For the show's producers, there is no apparent downside to all of the emotional suffering that they are creating. After all, the shrapnel of a disastrous "love" collision from this season's show may become next season's star, in a "rebound" relationship scenario that endlessly repeats itself. Can there be anything more emotionally dangerous, and less romantic, than a show that predictably fails to result in sustainable love matches?

The only thing that actually appears real in the show is the emotional devastation and gut-wrenching pain of the heartbroken and emotionally-damaged contestants. Is it any surprise that Mike Fleiss, the real-life producer of "The Bachelor" and "The Bachelorette," also produced two re-makes of "The Texas Chainsaw Massacre?" Given the intense manipulation of contestants and the unpredictable emotional carnage that ensues, the show has elements of a horror flick.

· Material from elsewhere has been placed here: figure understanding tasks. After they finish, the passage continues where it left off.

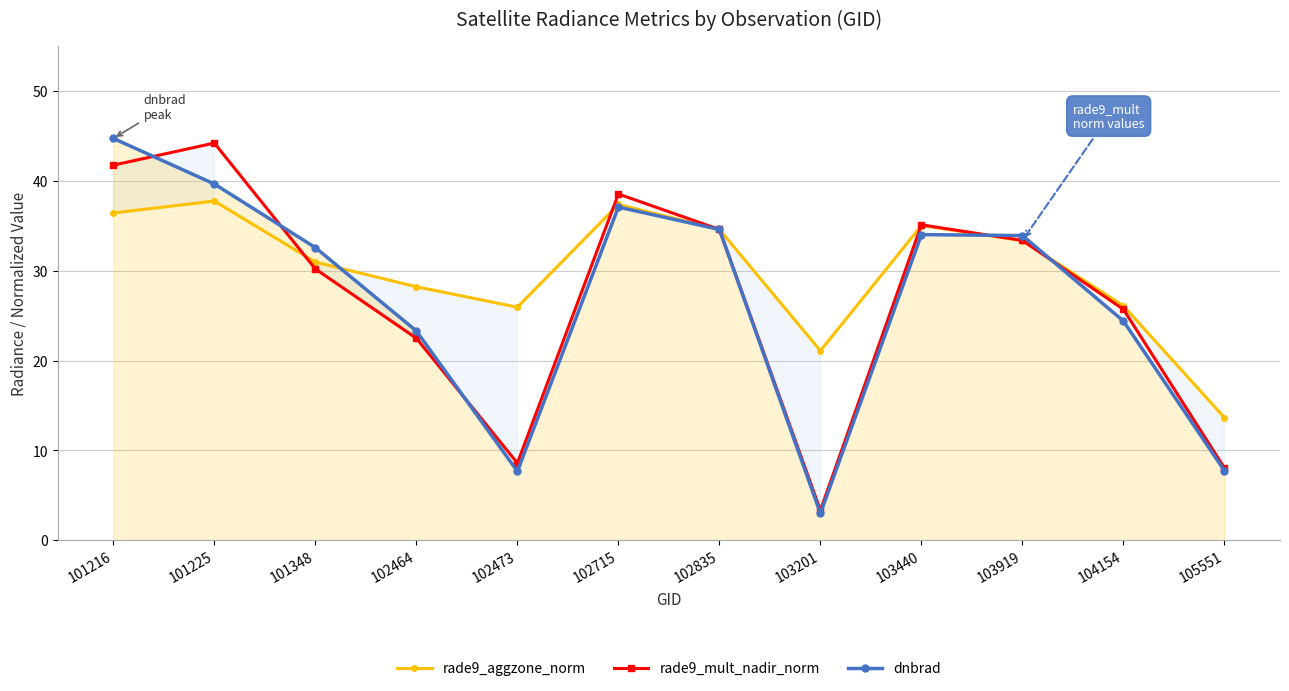

How many data points in rade9_aggzone_norm are above 33?

6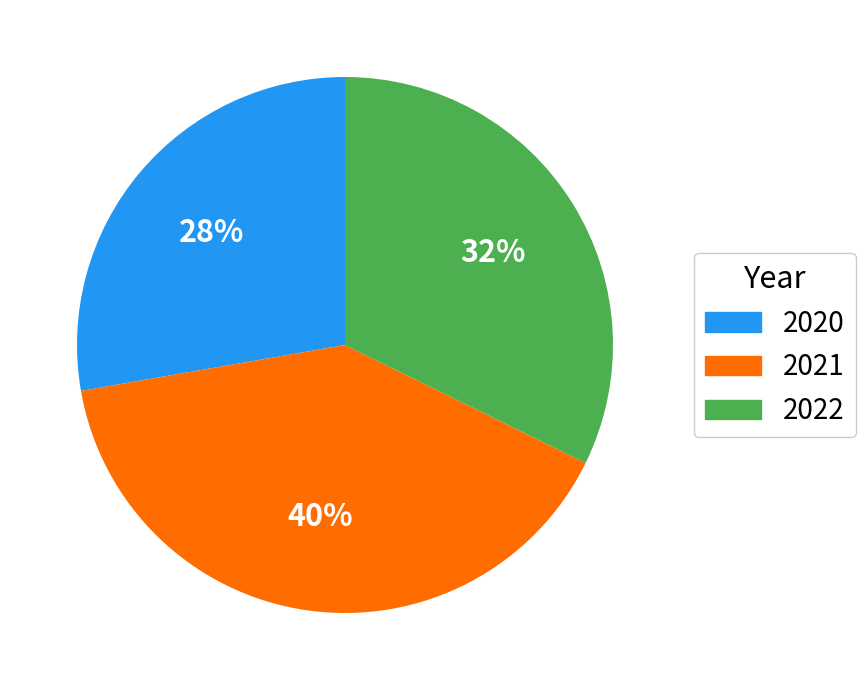

Count the number of slices in the pie.

3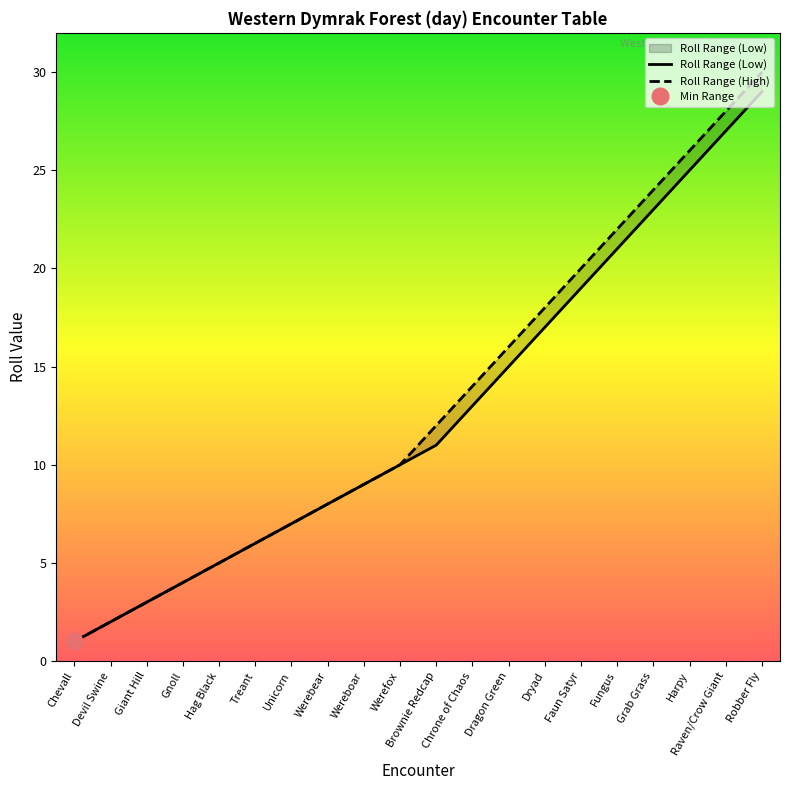

What is the smallest value displayed?

1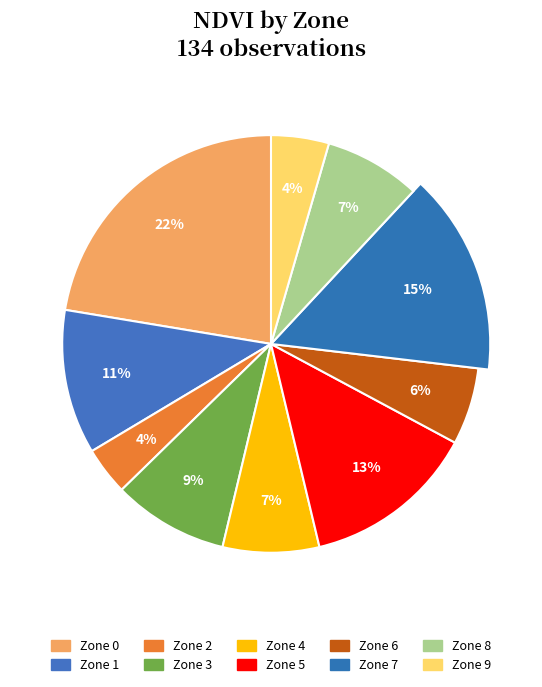

How many segments does this pie chart have?

10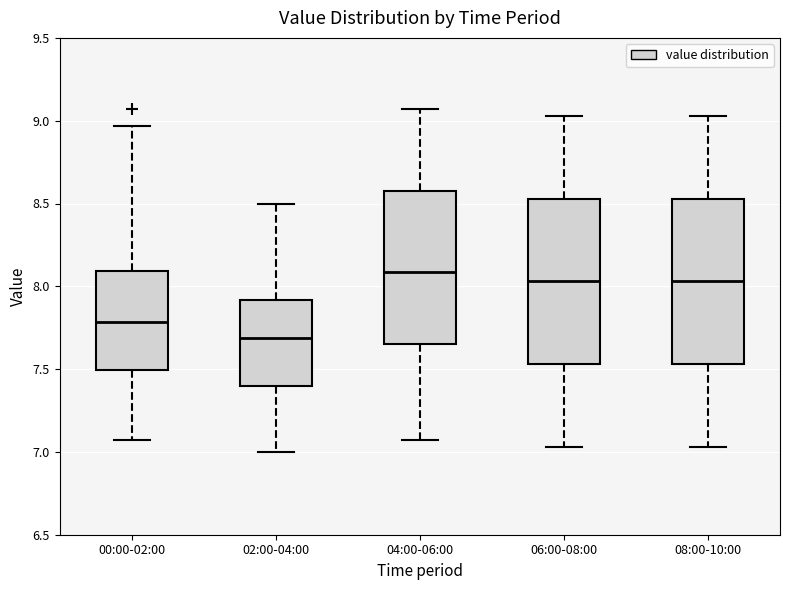

Which box's median line is the highest?

04:00-06:00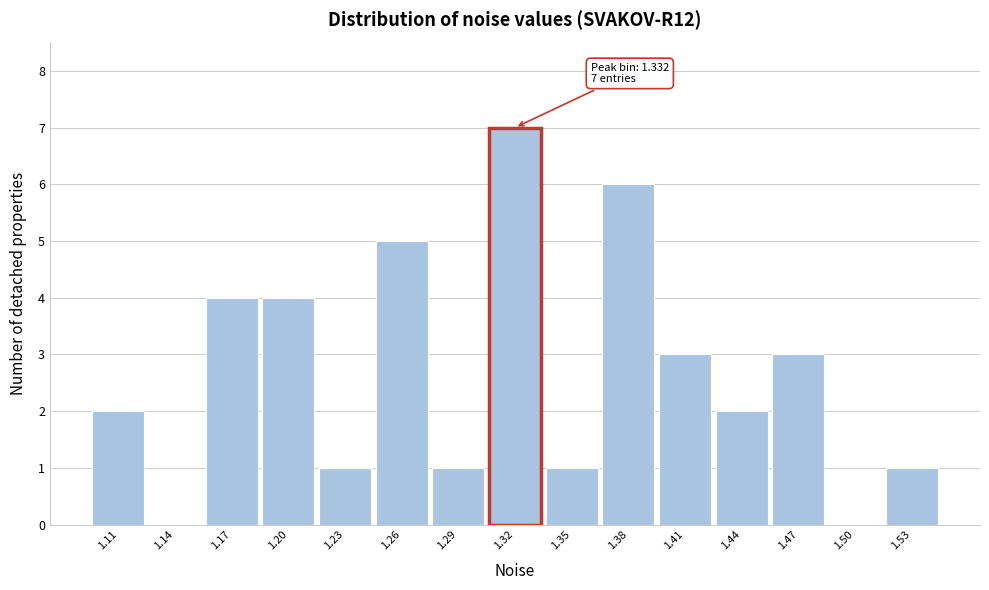

Reading left to right, what are all the values shown in this chart?

1.11=2	1.14=0	1.17=4	1.20=4	1.23=1	1.26=5	1.29=1	1.32=7	1.35=1	1.38=6	1.41=3	1.44=2	1.47=3	1.50=0	1.53=1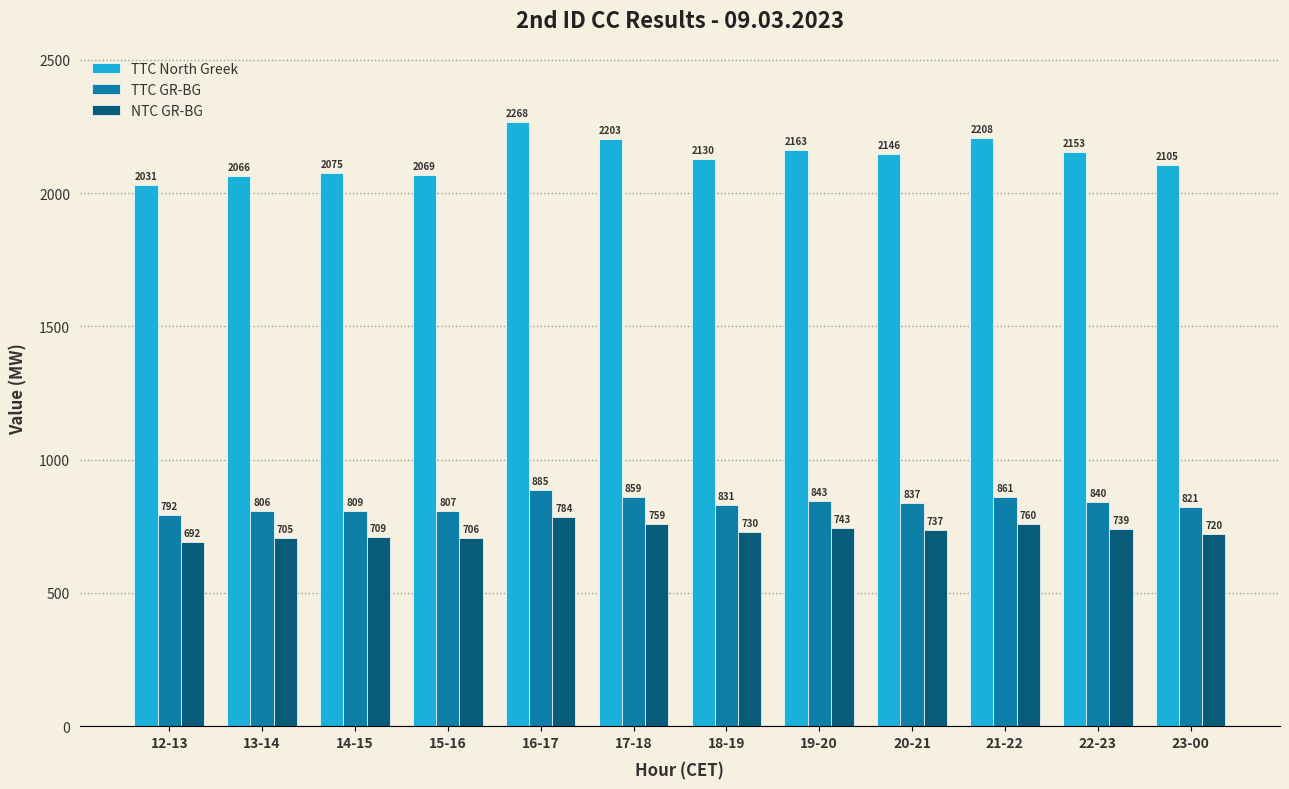

What is the difference between the TTC North Greek values at 14-15 and 17-18?

128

This is not to say that true love does not exist. Love can and does work, but what is widely portrayed by the media is not love, but rather examples of unsustainable collisions. It's easy for us to be fooled because we tend to believe the cultural lore (promoted so widely in the media) that explosively positive feelings are the mark of true love.

In reality, such feelings suggest three possibilities, only one of which is true love (alternatively, you could end up heartbroken or trapped in the nightmare of an abusive relationship). Ultimately, "The Bachelor" (or "The Bachelorette") is a case study of how to create an unsustainable relationship.